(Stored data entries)
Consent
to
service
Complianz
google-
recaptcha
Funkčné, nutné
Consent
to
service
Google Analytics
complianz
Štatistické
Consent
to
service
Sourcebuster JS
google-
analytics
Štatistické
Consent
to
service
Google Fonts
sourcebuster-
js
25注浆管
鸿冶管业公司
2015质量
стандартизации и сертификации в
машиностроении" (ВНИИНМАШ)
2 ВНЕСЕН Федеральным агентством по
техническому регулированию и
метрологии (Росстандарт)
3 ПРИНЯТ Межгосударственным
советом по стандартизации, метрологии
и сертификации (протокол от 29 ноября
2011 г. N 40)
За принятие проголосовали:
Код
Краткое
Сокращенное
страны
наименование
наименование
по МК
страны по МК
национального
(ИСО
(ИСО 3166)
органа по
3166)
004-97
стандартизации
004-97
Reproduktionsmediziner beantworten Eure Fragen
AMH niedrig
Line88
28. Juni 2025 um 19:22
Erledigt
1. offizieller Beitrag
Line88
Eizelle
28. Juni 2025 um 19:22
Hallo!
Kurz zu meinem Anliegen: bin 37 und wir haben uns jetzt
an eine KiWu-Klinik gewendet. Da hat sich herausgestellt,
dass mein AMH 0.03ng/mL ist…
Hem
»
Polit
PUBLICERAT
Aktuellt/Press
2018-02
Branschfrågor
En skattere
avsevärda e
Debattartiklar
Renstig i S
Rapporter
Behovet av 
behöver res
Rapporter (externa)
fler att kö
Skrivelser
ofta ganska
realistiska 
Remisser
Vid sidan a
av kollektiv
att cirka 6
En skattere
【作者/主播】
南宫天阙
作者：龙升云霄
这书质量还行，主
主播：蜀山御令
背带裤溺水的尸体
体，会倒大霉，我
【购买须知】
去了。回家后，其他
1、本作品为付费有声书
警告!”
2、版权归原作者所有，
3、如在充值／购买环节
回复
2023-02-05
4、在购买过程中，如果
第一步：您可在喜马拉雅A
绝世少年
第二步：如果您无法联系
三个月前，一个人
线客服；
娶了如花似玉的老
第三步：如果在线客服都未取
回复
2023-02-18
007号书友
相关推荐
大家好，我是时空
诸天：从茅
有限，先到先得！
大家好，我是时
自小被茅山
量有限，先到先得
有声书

Exercise description =
Only the lines above from the one with "Sourcebuster JS" through the one with "AMH niedrig" should be duplicated, character for character.

Answer for this exercise =
Sourcebuster JS
google-
analytics
Štatistické
Consent
to
service
Google Fonts
sourcebuster-
js
25注浆管
鸿冶管业公司
2015质量
стандартизации и сертификации в
машиностроении" (ВНИИНМАШ)
2 ВНЕСЕН Федеральным агентством по
техническому регулированию и
метрологии (Росстандарт)
3 ПРИНЯТ Межгосударственным
советом по стандартизации, метрологии
и сертификации (протокол от 29 ноября
2011 г. N 40)
За принятие проголосовали:
Код
Краткое
Сокращенное
страны
наименование
наименование
по МК
страны по МК
национального
(ИСО
(ИСО 3166)
органа по
3166)
004-97
стандартизации
004-97
Reproduktionsmediziner beantworten Eure Fragen
AMH niedrig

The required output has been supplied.